Sebuah dokumen investigatif terbaru telah memicu gelombang diskusi dan analisis mendalam di kalangan komunitas kripto global. Fokus utama kini tertuju pada seorang tokoh penting dalam dunia kriptografi.
Spekulasi panas ini dipicu oleh publikasi sebuah laporan mendalam yang dirilis pada hari Rabu, tepatnya 08 April 2026. Laporan tersebut berhasil menarik perhatian luas dari para pakar keamanan siber dan penggemar Bitcoin.
Laporan yang dimaksud diterbitkan oleh media terkemuka, The New York Times, yang secara eksplisit mengaitkan seorang individu dengan jejak digital pencipta mata uang digital pertama dunia tersebut.
Nama yang kini menjadi sorotan utama dalam narasi baru ini adalah Adam Back, seorang kriptografer ternama dan inovator di industri teknologi keuangan.
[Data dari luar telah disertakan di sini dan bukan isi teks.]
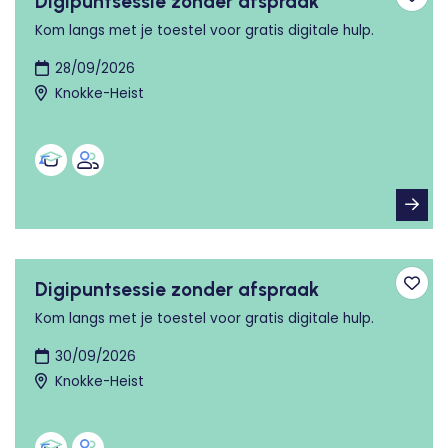
Digipuntsessie zonder afspraak
Toev
Kom langs met je toestel voor gratis digitale hulp.
28/09/2026
Knokke-Heist
Digipuntsessie zonder afspraak
Toev
Kom langs met je toestel voor gratis digitale hulp.
30/09/2026
Knokke-Heist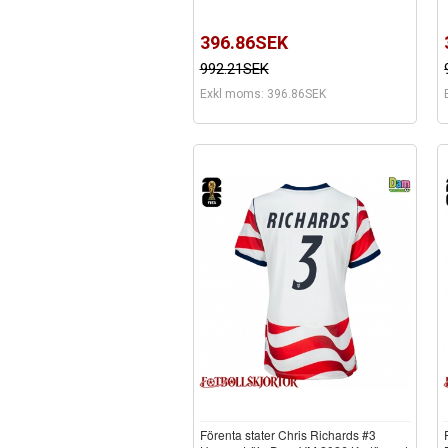
396.86SEK
992.21SEK
Exkl moms: 396.86SEK
Förenta stater Chris Richards #3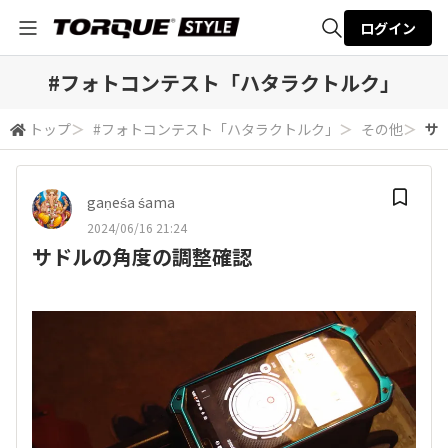
ログイン
全体検索
#フォトコンテスト「ハタラクトルク」
トップ
＞
#フォトコンテスト「ハタラクトルク」
＞
その他
＞
サ
検索
gaṇeśa śama
2024/06/16 21:24
サドルの角度の調整確認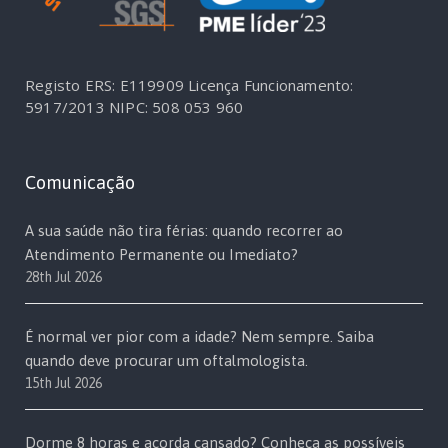
Registo ERS: E119909
Licença Funcionamento:
5917/2013
NIPC: 508 053 960
Comunicação
A sua saúde não tira férias: quando recorrer ao
Atendimento Permanente ou Imediato?
28th Jul 2026
É normal ver pior com a idade? Nem sempre. Saiba
quando deve procurar um oftalmologista.
15th Jul 2026
Dorme 8 horas e acorda cansado? Conheça as possíveis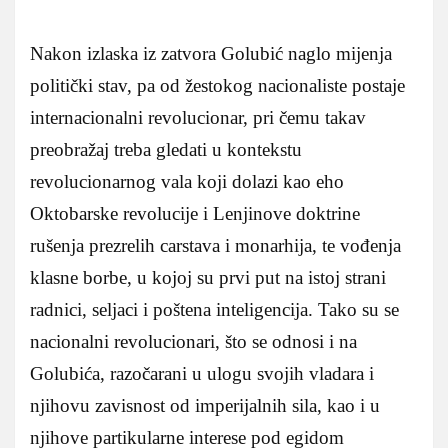
Nakon izlaska iz zatvora Golubić naglo mijenja
politički stav, pa od žestokog nacionaliste postaje
internacionalni revolucionar, pri čemu takav
preobražaj treba gledati u kontekstu
revolucionarnog vala koji dolazi kao eho
Oktobarske revolucije i Lenjinove doktrine
rušenja prezrelih carstava i monarhija, te vođenja
klasne borbe, u kojoj su prvi put na istoj strani
radnici, seljaci i poštena inteligencija. Tako su se
nacionalni revolucionari, što se odnosi i na
Golubića, razočarani u ulogu svojih vladara i
njihovu zavisnost od imperijalnih sila, kao i u
njihove partikularne interese pod egidom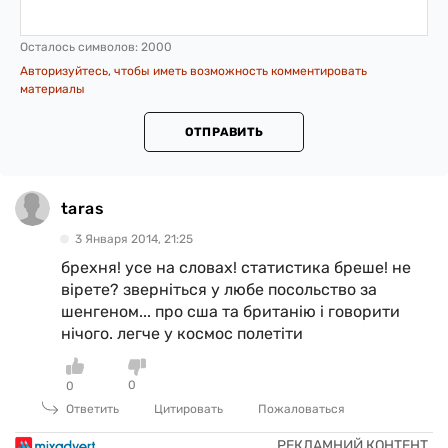
Осталось символов:
2000
Авторизуйтесь, чтобы иметь возможность комментировать
материалы
ОТПРАВИТЬ
taras
3 Января 2014, 21:25
брехня! усе на словах! статистика бреше! не
вірете? зверніться у любе посольство за
шенгеном... про сша та британію і говорити
нічого. легче у космос полетіти
0
0
Ответить
Цитировать
Пожаловаться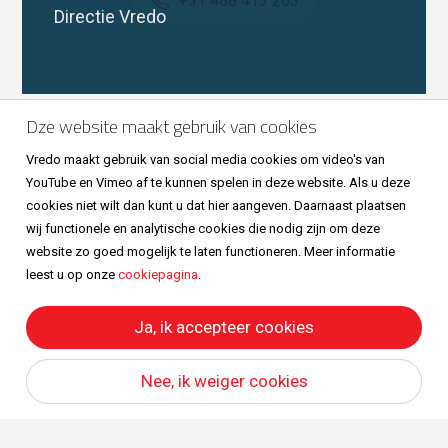
+31 488 413 263
Directie Vredo
Volg ons ook op
Dze website maakt gebruik van cookies
Vredo maakt gebruik van social media cookies om video's van
YouTube en Vimeo af te kunnen spelen in deze website. Als u deze
cookies niet wilt dan kunt u dat hier aangeven. Daarnaast plaatsen
wij functionele en analytische cookies die nodig zijn om deze
website zo goed mogelijk te laten functioneren. Meer informatie
leest u op onze
cookiepagina
.
Sitemap
Privacy & cookies
Metaalunievoorwaarden
All right reserved © Vredo 2026.
Ja, ik accepteer cookies
Nee, ik weiger cookies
Keterkaitannya dengan Bitcoin semakin diperkuat oleh temuan baru tersebut.
Dilansir dari The New York Times, laporan tersebut menyajikan serangkaian bukti yang dinilai sangat kuat dan meyakinkan dalam menghubungkan Back dengan pencipta Bitcoin. Hal ini menandai peningkatan intensitas dalam penyelidikan identitas rahasia tersebut.
"Sebuah laporan yang dirilis oleh The New York Times pada Rabu (08/04/2026) memicu spekulasi baru, mengaitkan Back dengan sosok di balik Bitcoin," disimpulkan dalam analisis awal mengenai temuan tersebut.
Keterlibatan Adam Back dalam ranah kriptografi jauh sebelum Bitcoin lahir membuat dugaan ini semakin beralasan di mata para analis independen. Ia dianggap memiliki kapasitas teknis yang memadai.
Meskipun demikian, hingga saat ini baik pihak Adam Back maupun perwakilan The New York Times belum memberikan konfirmasi resmi mengenai validitas temuan yang beredar luas tersebut. Pembahasan baru ini masih bersifat spekulatif.